BANGKOK — World shares fell and Wall Street was set to open lower Tuesday as investors awaited news from the talks between the U.S. and China on their ongoing trade war.

Britain's FTSE 100 lost 0.8 percent to 7,102 in midday trading as the pound rose on hopes for a delay to Brexit or even a second popular vote. The stronger pound hurts earnings for many of the multinationals listed on the FTSE.

Meanwhile, the CAC 40 in France fell 0.3 percent to 5,215 and Germany's DAX also dropped 0.3 percent to 11,467.

U.S. markets also pointed to a lower open. The future for the Dow Jones Industrial Average was down 0.3 percent at 26,009 and the same measure for the S&P 500 fell 0.2 percent to 2,790.

In Asia, the Shanghai Composite retreated from its early advance, losing 0.7 percent on Tuesday to 2,941.52 as traders cashed in recent gains. Japan's Nikkei 225 index dropped 0.4 percent to 21,449.39 and the Hang Seng in Hong Kong sank 0.7 percent to 28,772.06.

Australia's S&P ASX 200 lost 0.9 percent to 6,128.40 as falling prices for oil and other commodities hit energy companies.

Tuesday's declines reflected waning confidence in negotiations between the U.S. and China over Washington's complaints that Beijing steals technology or pressures companies to hand it over.

The Trump administration's decision to hold off on a March 2 increase in punitive duties on $200 billion worth of Chinese spurred buying Monday.
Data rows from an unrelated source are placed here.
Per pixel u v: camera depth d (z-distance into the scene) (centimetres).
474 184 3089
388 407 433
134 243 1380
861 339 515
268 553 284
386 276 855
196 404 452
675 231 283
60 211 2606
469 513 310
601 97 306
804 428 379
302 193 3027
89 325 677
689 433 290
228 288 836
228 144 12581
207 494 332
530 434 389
But many questions remain about the prospects for a deal that would unwind the tariffs already slapped by both sides on billions of dollars of each other's goods. Although both sides have reported progress in the negotiations, few details emerged.
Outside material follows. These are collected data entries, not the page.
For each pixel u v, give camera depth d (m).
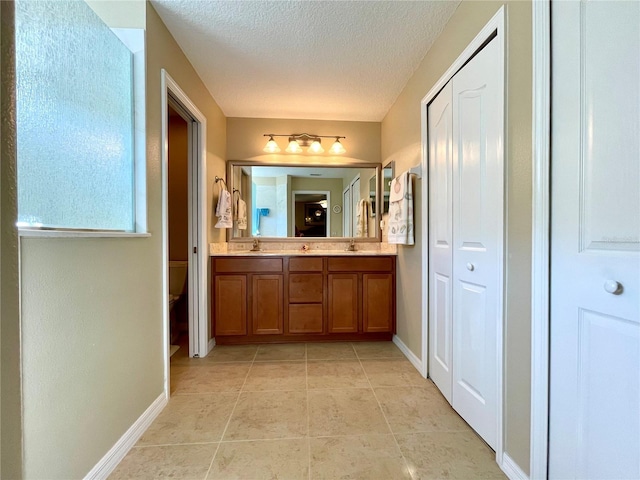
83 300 1.06
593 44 0.83
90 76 1.18
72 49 1.09
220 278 2.56
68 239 1.00
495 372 1.24
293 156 3.13
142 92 1.45
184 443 1.34
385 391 1.80
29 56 0.91
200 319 2.36
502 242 1.19
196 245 2.36
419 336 2.10
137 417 1.38
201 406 1.64
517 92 1.11
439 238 1.79
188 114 2.16
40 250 0.90
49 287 0.93
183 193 2.98
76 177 1.10
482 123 1.33
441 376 1.77
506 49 1.16
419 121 2.09
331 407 1.62
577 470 0.89
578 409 0.89
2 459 0.43
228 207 2.75
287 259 2.61
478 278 1.37
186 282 2.90
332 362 2.24
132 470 1.18
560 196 0.94
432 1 1.51
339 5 1.54
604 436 0.82
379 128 3.14
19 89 0.87
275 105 2.78
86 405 1.07
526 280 1.07
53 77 1.00
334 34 1.78
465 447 1.31
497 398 1.22
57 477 0.94
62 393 0.97
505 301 1.18
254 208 3.10
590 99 0.85
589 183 0.85
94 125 1.20
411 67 2.14
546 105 0.98
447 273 1.67
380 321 2.65
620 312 0.77
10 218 0.44
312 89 2.46
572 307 0.91
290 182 3.16
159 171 1.61
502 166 1.18
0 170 0.43
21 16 0.88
Trump's conflicting comments on the status of the talks have added to the uncertainty, said Jingyi Pan of IG.

"As it is, we continue to view the trade matter through an opaque screen and make assumptions from the shadows of President Donald Trump," Pan said in a commentary.

ELSEWHERE IN ASIA: South Korea's Kospi lost 0.3 percent and India's Sensex fell 0.2 percent amid mounting tensions with neighboring Pakistan. Shares were lower in Southeast Asia.

ENERGY: U.S. crude oil gained 2 cents to $55.50 per barrel in electronic trading on the New York Mercantile Exchange. It lost 3.1 percent to settle at $55.48 a barrel in New York after Trump criticized rising oil prices in an early morning tweet. Brent crude rebounded, gaining 45 cents to $65.21 per barrel.

CURRENCIES: The pound surged to $1.3222 from $1.3097 after the U.K. Labour Party said it would back a second vote on Brexit. The dollar fell to 110.86 yen from 111.04 yen on Monday. The euro strengthened to $1.1363 from $1.1356.